** Work order **
Turn every line of text in the material below into one numbered list, skipping any blank lines. Leave the picture markers out of the list.

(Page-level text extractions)
==========

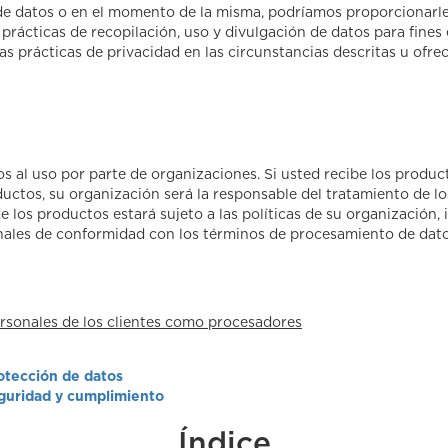
 de datos o en el momento de la misma, podríamos proporcionarle 
prácticas de recopilación, uso y divulgación de datos para fines 
s prácticas de privacidad en las circunstancias descritas u ofr
 al uso por parte de organizaciones. Si usted recibe los produc
ductos, su organización será la responsable del tratamiento de lo
 los productos estará sujeto a las políticas de su organización, i
onales de conformidad con los términos de procesamiento de dato
sonales de los clientes como procesadores
rotección de datos
eguridad y cumplimiento
Índice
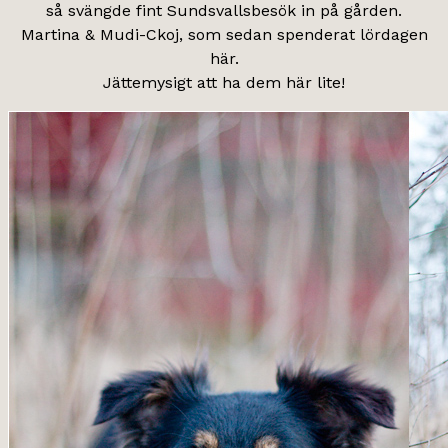
så svängde fint Sundsvallsbesök in på gården.
Martina & Mudi-Ckoj, som sedan spenderat lördagen
här.
Jättemysigt att ha dem här lite!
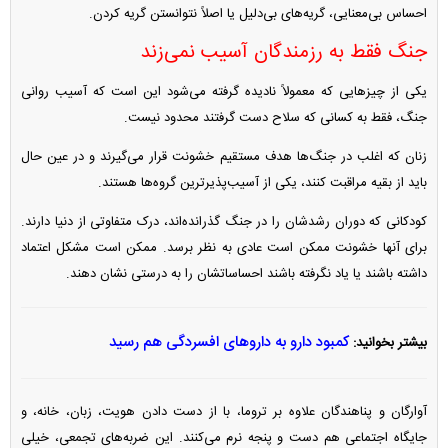
احساس بی‌معنایی، گریه‌های بی‌دلیل یا اصلاً نتوانستن گریه کردن.
جنگ فقط به رزمندگان آسیب نمی‌زند
یکی از چیز‌هایی که معمولاً نادیده گرفته می‌شود این است که آسیب روانی
جنگ، فقط به کسانی که سلاح دست گرفتند محدود نیست.
زنان که اغلب در جنگ‌ها هدف مستقیم خشونت قرار می‌گیرند و در عین حال
باید از بقیه مراقبت کنند، یکی از آسیب‌پذیرترین گروه‌ها هستند.
کودکانی که دوران رشدشان را در جنگ گذرانده‌اند، درک متفاوتی از دنیا دارند.
برای آنها خشونت ممکن است عادی به نظر برسد. ممکن است مشکل اعتماد
داشته باشند یا یاد نگرفته باشند احساساتشان را به درستی نشان دهند.
کمبود دارو به داروهای افسردگی هم رسید
بیشتر بخوانید:
آوارگان و پناهندگان علاوه بر تروما، با از دست دادن هویت، زبان، خانه، و
جایگاه اجتماعی هم دست و پنجه نرم می‌کنند. این ضربه‌های تجمعی، خیلی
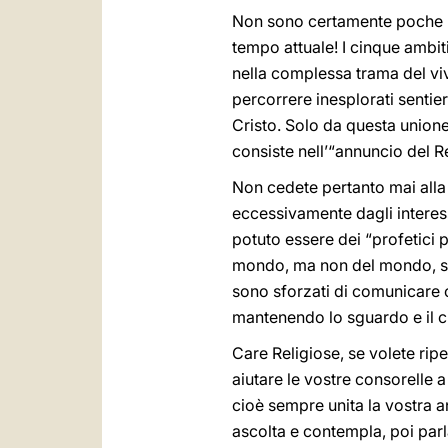
Non sono certamente poche le
tempo attuale! I cinque ambiti
nella complessa trama del vive
percorrere inesplorati sentie
Cristo. Solo da questa unione 
consiste nell’“annuncio del R
Non cedete pertanto mai alla t
eccessivamente dagli interessi
potuto essere dei “profetici 
mondo, ma non del mondo, se
sono sforzati di comunicare co
mantenendo lo sguardo e il cuo
Care Religiose, se volete rip
aiutare le vostre consorelle 
cioè sempre unita la vostra a
ascolta e contempla, poi par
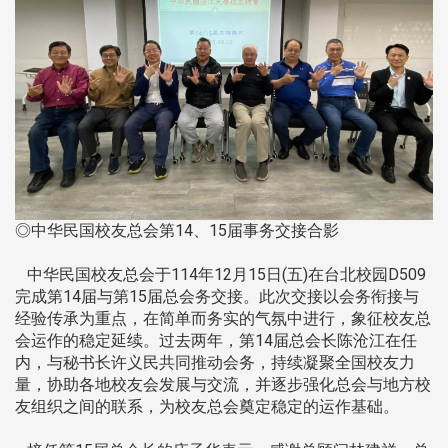
◎中华民国校友总会第14、15届事务交接合影
中华民国校友总会于114年12月15日(五)在台北校园D509
完成第14届与第15届总会务交接。此次交接以会务衔接与
经验传承为重点，在简单而务实的气氛中进行，象征校友总
会运作的稳定延续。过去两年，第14届总会长陈沧江在任
内，与秘书长许义民共同推动会务，持续凝聚全国校友力
量，协助各地校友会发展与交流，并逐步强化总会与地方校
友组织之间的联系，为校友总会奠定稳定的运作基础。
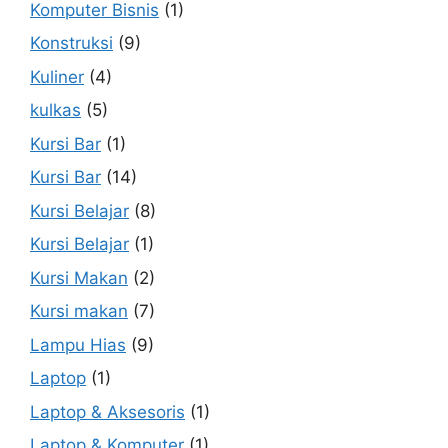
Komputer Bisnis
(1)
Konstruksi
(9)
Kuliner
(4)
kulkas
(5)
Kursi Bar
(1)
Kursi Bar
(14)
Kursi Belajar
(8)
Kursi Belajar
(1)
Kursi Makan
(2)
Kursi makan
(7)
Lampu Hias
(9)
Laptop
(1)
Laptop & Aksesoris
(1)
Laptop & Komputer
(1)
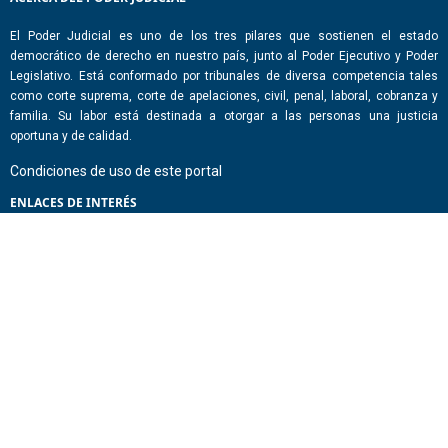
El Poder Judicial es uno de los tres pilares que sostienen el estado
democrático de derecho en nuestro país, junto al Poder Ejecutivo y Poder
Legislativo. Está conformado por tribunales de diversa competencia tales
como corte suprema, corte de apelaciones, civil, penal, laboral, cobranza y
familia. Su labor está destinada a otorgar a las personas una justicia
oportuna y de calidad.
Condiciones de uso de este portal
ENLACES DE INTERÉS
Chile Atiende
Portal de Transparencia del Estado
Análisis Contraste Color
Lector Páginas
CONTACTO
Corporación Administrativa del Poder Judicial. Mario Alvo Hassan 1460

==========

** Written reply **
1.  de datos o en el momento de la misma, podríamos proporcionarle 
2. prácticas de recopilación, uso y divulgación de datos para fines 
3. s prácticas de privacidad en las circunstancias descritas u ofr
4.  al uso por parte de organizaciones. Si usted recibe los produc
5. ductos, su organización será la responsable del tratamiento de lo
6.  los productos estará sujeto a las políticas de su organización, i
7. onales de conformidad con los términos de procesamiento de dato
8. sonales de los clientes como procesadores
9. rotección de datos
10. eguridad y cumplimiento
11. Índice
12. så svängde fint Sundsvallsbesök in på gården.
13. Martina & Mudi-Ckoj, som sedan spenderat lördagen
14. här.
15. Jättemysigt att ha dem här lite!
16. احساس بی‌معنایی، گریه‌های بی‌دلیل یا اصلاً نتوانستن گریه کردن.
17. جنگ فقط به رزمندگان آسیب نمی‌زند
18. یکی از چیز‌هایی که معمولاً نادیده گرفته می‌شود این است که آسیب روانی
19. جنگ، فقط به کسانی که سلاح دست گرفتند محدود نیست.
20. زنان که اغلب در جنگ‌ها هدف مستقیم خشونت قرار می‌گیرند و در عین حال
21. باید از بقیه مراقبت کنند، یکی از آسیب‌پذیرترین گروه‌ها هستند.
22. کودکانی که دوران رشدشان را در جنگ گذرانده‌اند، درک متفاوتی از دنیا دارند.
23. برای آنها خشونت ممکن است عادی به نظر برسد. ممکن است مشکل اعتماد
24. داشته باشند یا یاد نگرفته باشند احساساتشان را به درستی نشان دهند.
25. کمبود دارو به داروهای افسردگی هم رسید
26. بیشتر بخوانید:
27. آوارگان و پناهندگان علاوه بر تروما، با از دست دادن هویت، زبان، خانه، و
28. جایگاه اجتماعی هم دست و پنجه نرم می‌کنند. این ضربه‌های تجمعی، خیلی
29. Non sono certamente poche le
30. tempo attuale! I cinque ambiti
31. nella complessa trama del vive
32. percorrere inesplorati sentie
33. Cristo. Solo da questa unione 
34. consiste nell’“annuncio del R
35. Non cedete pertanto mai alla t
36. eccessivamente dagli interessi
37. potuto essere dei “profetici 
38. mondo, ma non del mondo, se
39. sono sforzati di comunicare co
40. mantenendo lo sguardo e il cuo
41. Care Religiose, se volete rip
42. aiutare le vostre consorelle 
43. cioè sempre unita la vostra a
44. ascolta e contempla, poi par
45. ◎中华民国校友总会第14、15届事务交接合影
46. 中华民国校友总会于114年12月15日(五)在台北校园D509
47. 完成第14届与第15届总会务交接。此次交接以会务衔接与
48. 经验传承为重点，在简单而务实的气氛中进行，象征校友总
49. 会运作的稳定延续。过去两年，第14届总会长陈沧江在任
50. 内，与秘书长许义民共同推动会务，持续凝聚全国校友力
51. 量，协助各地校友会发展与交流，并逐步强化总会与地方校
52. 友组织之间的联系，为校友总会奠定稳定的运作基础。
53. Komputer Bisnis
54. (1)
55. Konstruksi
56. (9)
57. Kuliner
58. (4)
59. kulkas
60. (5)
61. Kursi Bar
62. (1)
63. Kursi Bar
64. (14)
65. Kursi Belajar
66. (8)
67. Kursi Belajar
68. (1)
69. Kursi Makan
70. (2)
71. Kursi makan
72. (7)
73. Lampu Hias
74. (9)
75. Laptop
76. (1)
77. Laptop & Aksesoris
78. (1)
79. Laptop & Komputer
80. (1)
81. El Poder Judicial es uno de los tres pilares que sostienen el estado
82. democrático de derecho en nuestro país, junto al Poder Ejecutivo y Poder
83. Legislativo. Está conformado por tribunales de diversa competencia tales
84. como corte suprema, corte de apelaciones, civil, penal, laboral, cobranza y
85. familia. Su labor está destinada a otorgar a las personas una justicia
86. oportuna y de calidad.
87. Condiciones de uso de este portal
88. ENLACES DE INTERÉS
89. Chile Atiende
90. Portal de Transparencia del Estado
91. Análisis Contraste Color
92. Lector Páginas
93. CONTACTO
94. Corporación Administrativa del Poder Judicial. Mario Alvo Hassan 1460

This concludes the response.